--- RECORDS SUPPLIED Enclosed Below ---

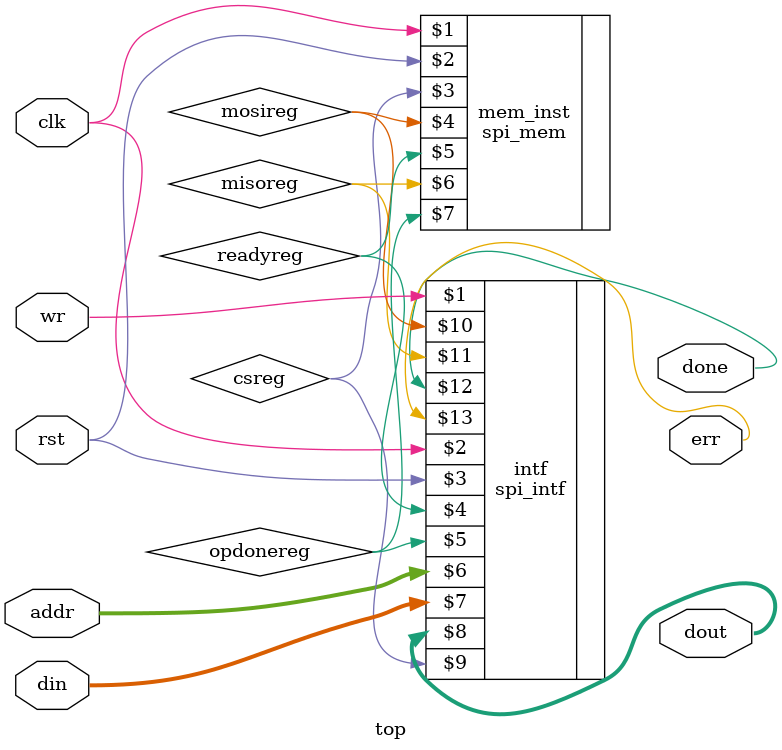
<source format=sv>
module top(
    input wr,clk,rst,
    input [7:0] addr, din,
    output [7:0] dout,
    output done, err
);
wire csreg, mosireg, misoreg, readyreg, opdonereg;
 
spi_intf intf (wr, clk, rst, readyreg, opdonereg, addr, din, dout, csreg, mosireg, misoreg, done, err);
spi_mem  mem_inst (clk, rst, csreg, mosireg, readyreg, misoreg, opdonereg);
 
endmodule
 
 
 
 

</source>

--- End of Enclosed RECORDS SUPPLIED ---

**DIRECTIONS:** Retype the entries exactly, skipping every picture.

**RESULT OF THIS TASK:**
<source format=sv>
module top(
    input wr,clk,rst,
    input [7:0] addr, din,
    output [7:0] dout,
    output done, err
);
wire csreg, mosireg, misoreg, readyreg, opdonereg;
 
spi_intf intf (wr, clk, rst, readyreg, opdonereg, addr, din, dout, csreg, mosireg, misoreg, done, err);
spi_mem  mem_inst (clk, rst, csreg, mosireg, readyreg, misoreg, opdonereg);
 
endmodule
 
 
 
 

</source>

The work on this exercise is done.